Le Bureau du contrôleur de la monnaie (OCC) a récemment suscité une vague de critiques de la part des groupes de finance traditionnelle suite à son approbation de chartes bancaires conditionnelles pour cinq entreprises de cryptomonnaie : Ripple, Circle, BitGo, Paxos et Fidelity.
Les stablecoins perçus comme une menace directe
Suite à l'annonce de l'OCC, les parties prenantes de l'industrie ont rapidement exprimé leurs préoccupations. Les banques traditionnelles ont exprimé leur appréhension que ces approbations étendent la définition et l'objectif historique de la charte de banque fiduciaire nationale.
Rebeca Romero Rainey, présidente et directrice générale de l'Independent Community Bankers of America, a déclaré que les approbations conditionnelles mettent en danger les consommateurs et créent des institutions que l'OCC pourrait ne pas gérer efficacement.
Elle a en outre fait remarquer que le nouveau cadre permet aux opérateurs de stablecoins d'accéder au système bancaire fédéral sans les exigences rigoureuses de capital et réglementaires que les banques traditionnelles doivent respecter.
Todd Phillips, professeur à l'Université d'État de Géorgie et ancien avocat de la Federal Deposit Insurance Corporation, a également noté que les stablecoins constituent une menace directe pour le modèle bancaire conventionnel.
Il a remarqué que les banques réagissent de manière agressive pour contrer cette concurrence émergente des stablecoins, perçus comme empiétant sur leur part de marché.
Pour défendre les actions de l'OCC, le contrôleur de la monnaie Jonathan Gould a souligné les avantages des nouveaux entrants dans le secteur bancaire fédéral, affirmant qu'ils introduiraient de nouveaux produits et services tout en renforçant la concurrence.
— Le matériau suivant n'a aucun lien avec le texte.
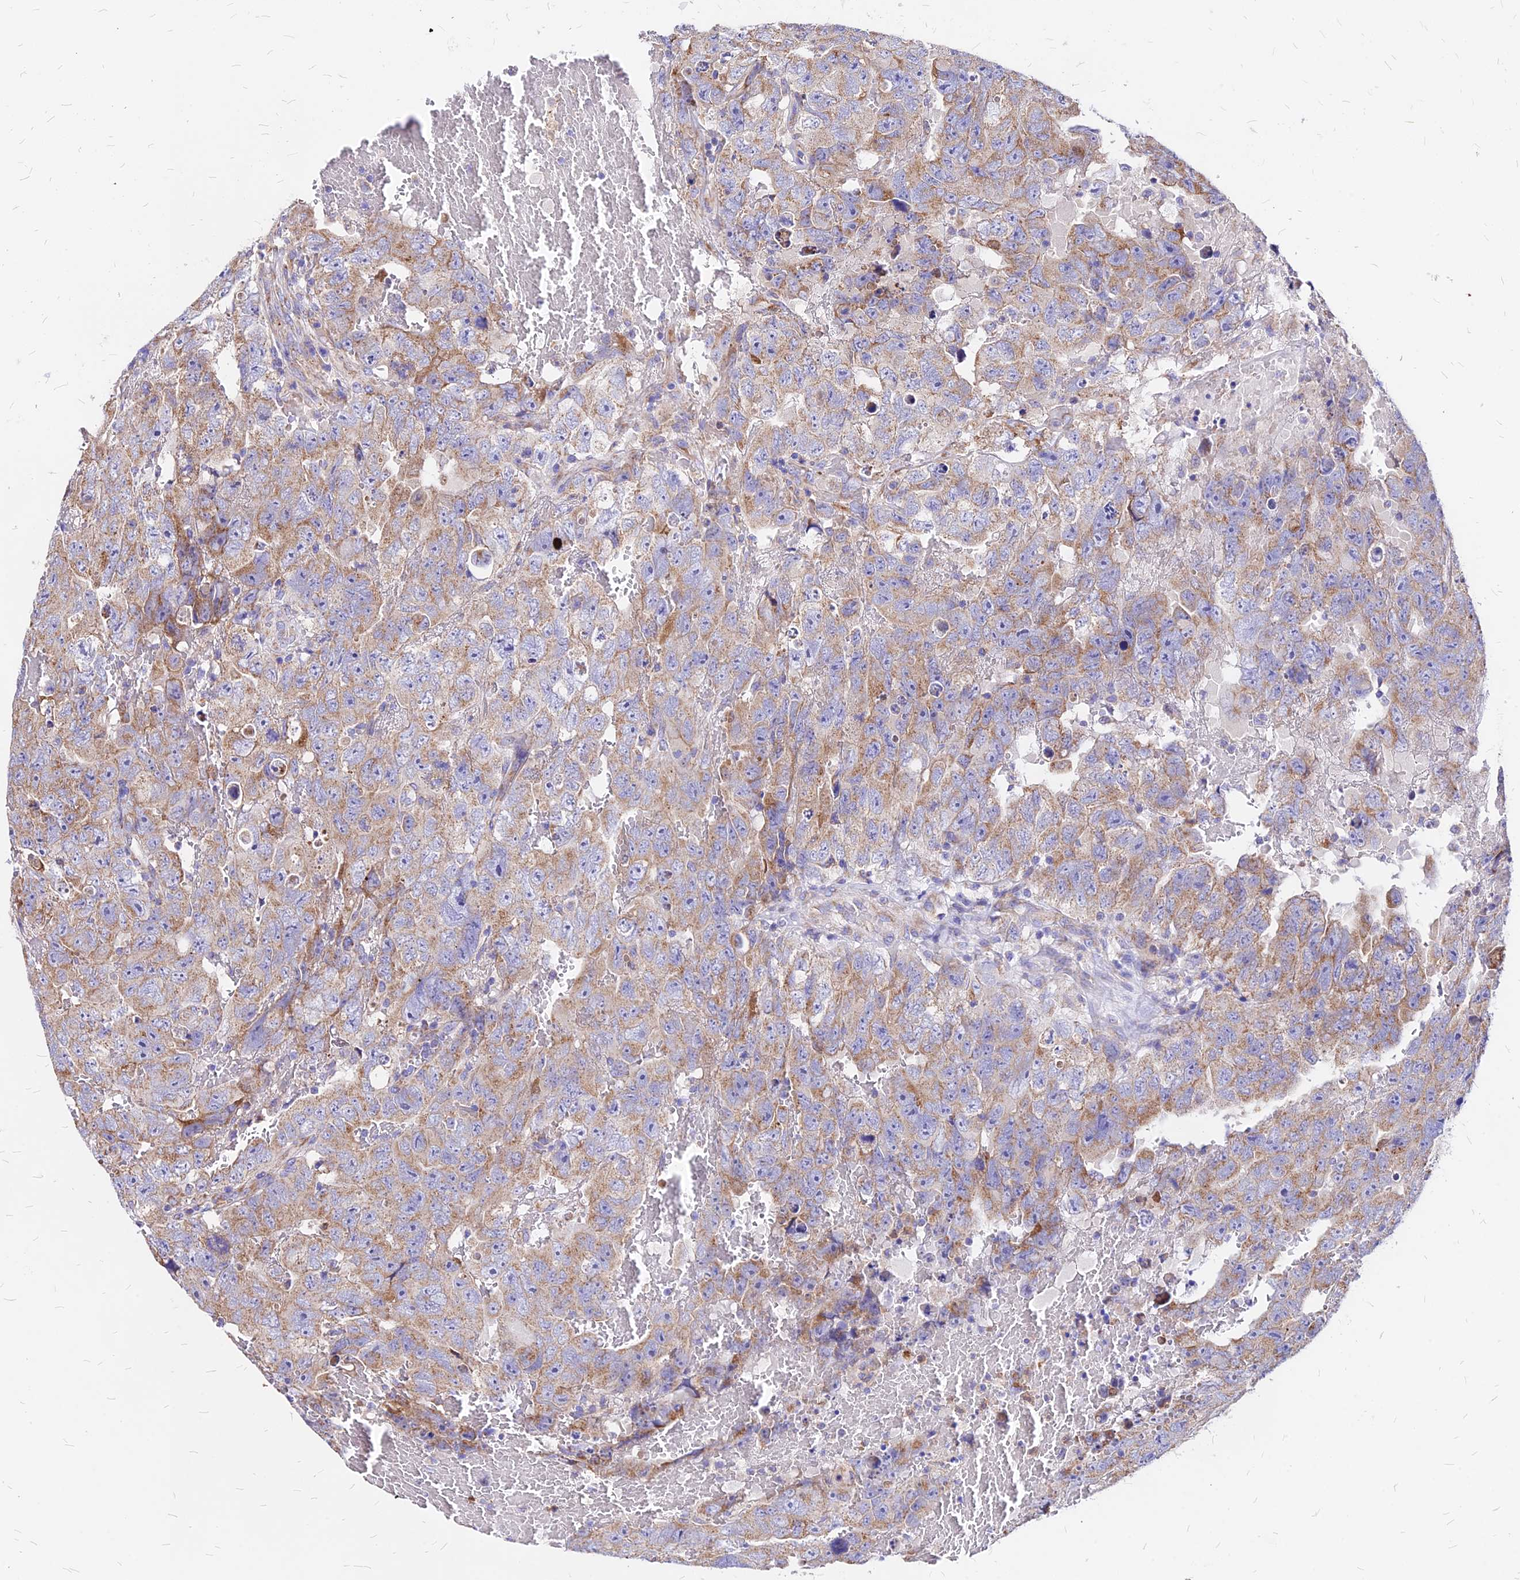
{"staining": {"intensity": "moderate", "quantity": "25%-75%", "location": "cytoplasmic/membranous"}, "tissue": "testis cancer", "cell_type": "Tumor cells", "image_type": "cancer", "snomed": [{"axis": "morphology", "description": "Carcinoma, Embryonal, NOS"}, {"axis": "topography", "description": "Testis"}], "caption": "Approximately 25%-75% of tumor cells in testis cancer (embryonal carcinoma) display moderate cytoplasmic/membranous protein staining as visualized by brown immunohistochemical staining.", "gene": "MRPL3", "patient": {"sex": "male", "age": 45}}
Il considère cela comme une mesure positive pour les consommateurs et l'industrie bancaire au sens large.
Les banques sonnent l'alarme sur les chartes fiduciaires cryptographiques de l'OCC
Une différence clé entre les banques fiduciaires et les banques conventionnelles est leur incapacité à accepter des dépôts ou à accorder des prêts. Néanmoins, les banques craignent que ces nouvelles entreprises chartrées ne se lancent au-delà de la simple détention d'actifs pour soutenir les stablecoins.
Rob Nichols, président et directeur général de l'American Bankers Association, a exprimé son inquiétude que cette expansion de la charte fiduciaire brouille les lignes définissant les activités bancaires et puisse conduire à un arbitrage réglementaire.
Le Bank Policy Institute (BPI) a également soulevé des questions sur le processus d'approbation de l'OCC, exhortant à la transparence pour aider le public à comprendre la logique derrière ces décisions. Greg Baer, président et directeur général du BPI, a souligné le besoin de clarté autour des candidatures.
Les approbations conditionnelles actuelles pour les banques fiduciaires de crypto présentent un paysage litigieux plus viable que les chartes fintech précédentes, selon Andrew Grant, co-fondateur de Runway Group, un cabinet de conseil spécialisé dans la technologie financière.
De nombreuses banques seraient mécontentes de l'élan des récentes décisions de l'OCC, suggérant qu'elles pourraient prendre des mesures pour introduire des frictions réglementaires contre ces nouveaux entrants.
De plus, les dispositions du GENIUS Act permettent la création de banques nationales sans assurance-dépôts, ce qui complique la capacité des banques traditionnelles à monter des contestations juridiques efficaces contre les entreprises de cryptomonnaie approuvées.
Todd Baker, chercheur principal au Richman Center for Business, Law and Public Policy de la Columbia Business School, a noté que bien qu'un procès puisse entraîner certaines restrictions sur les activités liées aux crypto, il est peu probable que cela ait un impact sur l'émission, le rachat ou la garde des stablecoins.